[[ Records provided open ]]
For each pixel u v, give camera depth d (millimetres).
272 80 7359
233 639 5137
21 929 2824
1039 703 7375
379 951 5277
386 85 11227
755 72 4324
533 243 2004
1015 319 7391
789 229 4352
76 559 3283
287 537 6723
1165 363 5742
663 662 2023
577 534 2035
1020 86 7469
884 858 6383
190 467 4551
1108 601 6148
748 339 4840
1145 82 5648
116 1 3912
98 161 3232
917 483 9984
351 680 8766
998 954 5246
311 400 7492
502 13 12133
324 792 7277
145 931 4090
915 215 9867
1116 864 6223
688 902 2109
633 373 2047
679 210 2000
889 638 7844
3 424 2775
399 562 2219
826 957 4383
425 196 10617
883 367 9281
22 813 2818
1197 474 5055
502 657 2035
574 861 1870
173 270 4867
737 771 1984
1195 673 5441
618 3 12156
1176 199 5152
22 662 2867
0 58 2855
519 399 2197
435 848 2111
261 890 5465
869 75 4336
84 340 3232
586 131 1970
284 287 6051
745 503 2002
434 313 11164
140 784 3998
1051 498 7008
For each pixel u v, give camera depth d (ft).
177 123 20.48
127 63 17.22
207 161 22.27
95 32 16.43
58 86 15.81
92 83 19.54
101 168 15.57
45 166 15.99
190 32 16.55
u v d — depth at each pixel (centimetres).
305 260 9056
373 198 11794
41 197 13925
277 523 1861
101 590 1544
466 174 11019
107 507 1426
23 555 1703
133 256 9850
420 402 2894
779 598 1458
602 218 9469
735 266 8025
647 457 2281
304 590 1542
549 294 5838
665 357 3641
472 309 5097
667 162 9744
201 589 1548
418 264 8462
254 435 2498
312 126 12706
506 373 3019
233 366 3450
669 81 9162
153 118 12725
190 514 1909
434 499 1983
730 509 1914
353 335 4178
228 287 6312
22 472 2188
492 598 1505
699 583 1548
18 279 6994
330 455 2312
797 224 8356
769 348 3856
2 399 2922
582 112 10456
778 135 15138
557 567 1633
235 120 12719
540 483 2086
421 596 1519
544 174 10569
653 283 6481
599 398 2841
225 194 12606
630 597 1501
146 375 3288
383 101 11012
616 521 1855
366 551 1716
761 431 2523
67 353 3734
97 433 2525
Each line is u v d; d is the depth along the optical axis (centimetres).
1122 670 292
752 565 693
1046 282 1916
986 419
[[ Records provided closed ]]
◆ **Activity**
Start at the first line of the entries above. Set down each line exactly through the one with "679 210 2000", and stop there.

◆ **Answer for this exercise**
For each pixel u v, give camera depth d (millimetres).
272 80 7359
233 639 5137
21 929 2824
1039 703 7375
379 951 5277
386 85 11227
755 72 4324
533 243 2004
1015 319 7391
789 229 4352
76 559 3283
287 537 6723
1165 363 5742
663 662 2023
577 534 2035
1020 86 7469
884 858 6383
190 467 4551
1108 601 6148
748 339 4840
1145 82 5648
116 1 3912
98 161 3232
917 483 9984
351 680 8766
998 954 5246
311 400 7492
502 13 12133
324 792 7277
145 931 4090
915 215 9867
1116 864 6223
688 902 2109
633 373 2047
679 210 2000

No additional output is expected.